The format of a read map is usually as simple as "read <tab> classification unit". If ambiguous assignment is allowed (--ambig
, see classification for details), one or multiple classification units will be joined by comma, and counted by a number following colon if the same classification unit occurs multiple times. Example:
R01 <tab> Ecoli
R02 <tab> Ecoli,Strep
R03 <tab> Ecoli:2,Kleb:3,Cdiff
...
The flag --name-as-id
also applies to the read maps (see above).
To enable writing of read maps, add --outmap <directory>
to the command line. Woltka will write one read map file per sample, named after the sample ID, to the directory. If there are multiple ranks (--rank
) to which reads are classified, Woltka will write read maps at each rank in a separate subdirectory named by the particular rank.
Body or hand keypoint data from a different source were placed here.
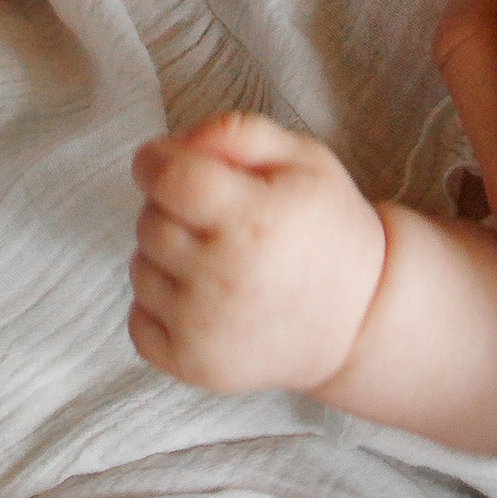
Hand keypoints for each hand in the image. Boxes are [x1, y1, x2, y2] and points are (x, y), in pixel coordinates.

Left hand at [126, 112, 386, 394]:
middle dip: (167, 207)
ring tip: (212, 259)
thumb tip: (175, 143)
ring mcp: (205, 328)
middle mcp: (224, 276)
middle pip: (150, 222)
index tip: (159, 161)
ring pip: (139, 269)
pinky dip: (157, 306)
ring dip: (162, 256)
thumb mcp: (303, 159)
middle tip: (209, 216)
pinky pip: (137, 322)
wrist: (359, 319)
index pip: (170, 179)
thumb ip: (238, 133)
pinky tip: (200, 297)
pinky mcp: (194, 365)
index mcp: (254, 219)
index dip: (154, 161)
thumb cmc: (326, 228)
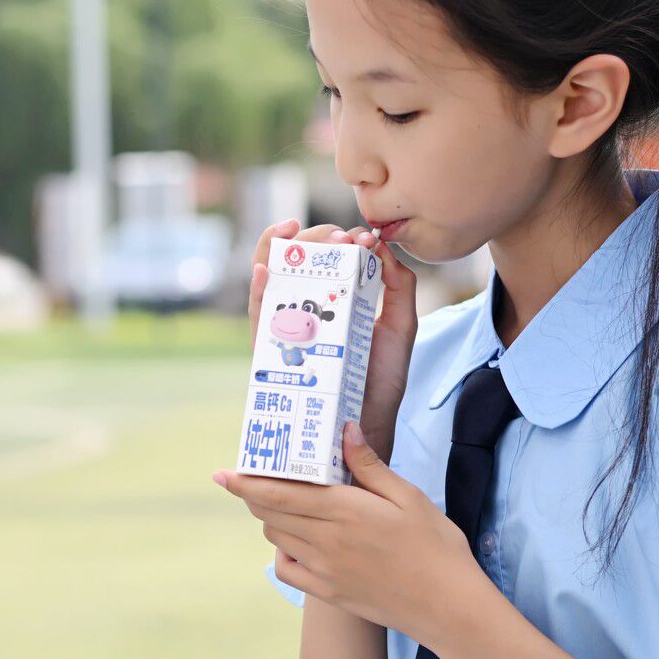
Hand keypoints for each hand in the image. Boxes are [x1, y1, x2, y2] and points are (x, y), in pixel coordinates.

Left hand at [215, 421, 494, 651]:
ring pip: (276, 537)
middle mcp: (325, 540)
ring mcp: (323, 570)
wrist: (449, 607)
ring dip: (272, 518)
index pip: (278, 492)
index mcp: (344, 511)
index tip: (222, 474)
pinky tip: (298, 541)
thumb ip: (369, 465)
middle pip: (270, 513)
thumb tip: (345, 430)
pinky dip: (283, 552)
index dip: (245, 483)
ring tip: (287, 503)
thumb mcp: (408, 497)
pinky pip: (287, 570)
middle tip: (256, 478)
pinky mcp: (328, 593)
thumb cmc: (435, 547)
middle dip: (256, 494)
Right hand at [246, 219, 417, 460]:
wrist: (365, 425)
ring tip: (298, 234)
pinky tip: (266, 267)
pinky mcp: (271, 346)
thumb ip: (399, 287)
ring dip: (281, 247)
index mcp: (336, 299)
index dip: (340, 237)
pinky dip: (257, 284)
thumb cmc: (381, 381)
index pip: (329, 256)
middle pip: (299, 258)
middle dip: (316, 237)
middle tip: (339, 238)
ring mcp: (286, 324)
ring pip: (272, 274)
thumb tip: (382, 247)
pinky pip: (256, 311)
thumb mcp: (401, 327)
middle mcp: (307, 307)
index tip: (360, 235)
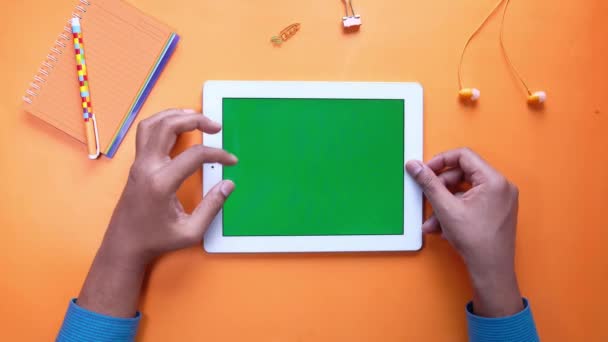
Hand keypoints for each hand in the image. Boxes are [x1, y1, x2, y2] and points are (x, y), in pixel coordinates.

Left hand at [77, 109, 236, 316]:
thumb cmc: (156, 239)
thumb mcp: (191, 231)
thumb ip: (212, 207)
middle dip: (195, 120)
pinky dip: (162, 121)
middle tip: (215, 125)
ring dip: (175, 115)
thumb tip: (228, 185)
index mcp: (161, 183)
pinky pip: (146, 132)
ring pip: (153, 123)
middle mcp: (147, 167)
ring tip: (197, 117)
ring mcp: (139, 163)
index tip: (231, 161)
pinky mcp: (137, 164)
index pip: (194, 155)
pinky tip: (177, 125)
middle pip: (169, 126)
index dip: (217, 154)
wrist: (125, 244)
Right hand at [406, 148, 522, 316]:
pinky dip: (455, 211)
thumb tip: (415, 166)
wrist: (491, 270)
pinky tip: (442, 227)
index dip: (441, 161)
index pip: (464, 156)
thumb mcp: (445, 208)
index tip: (426, 171)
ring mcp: (501, 199)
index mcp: (493, 180)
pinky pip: (472, 202)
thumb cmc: (477, 241)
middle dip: (441, 187)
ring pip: (465, 191)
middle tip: (427, 196)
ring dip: (444, 203)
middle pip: (463, 173)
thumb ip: (428, 183)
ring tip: (431, 221)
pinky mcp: (497, 211)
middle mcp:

Read maps are typically large -- comparable to the original alignment files, since each read occupies one line. Therefore, Woltka by default compresses them using the gzip algorithm (extension: .gz
). One can select compression method using the --outmap-zip
parameters. Choices are none
, gz
, bz2
and xz
.
For example, with command:
woltka classify ... -s S1,S2,S3 -r genus --outmap maps
In directory maps
, there will be three read map files: S1.txt.gz
, S2.txt.gz
and S3.txt.gz
.
With command:
woltka classify \
...
--samples S1,S2,S3 \
--rank phylum,genus,species \
--outmap outmap_dir \
--outmap-zip xz
In outmap_dir
, there will be three subdirectories: phylum
, genus
and species
, eaching holding three read map files: S1.txt.xz
, S2.txt.xz
and S3.txt.xz
.
Woltka provides several utilities for table manipulation (both BIOM and TSV are supported and automatically recognized). They are:
- Collapse: Collapse a profile based on a source-to-target feature mapping, and/or internal hierarchy of features; supporting many-to-many relationships.
- Coverage: Calculate per-sample coverage of feature groups, such as the completeness of metabolic pathways or core gene sets.
- Normalize: Normalize a profile based on feature sizes and/or into relative abundances.
- Filter: Filter features by per-sample abundance.
- Merge: Merge multiple profiles into one.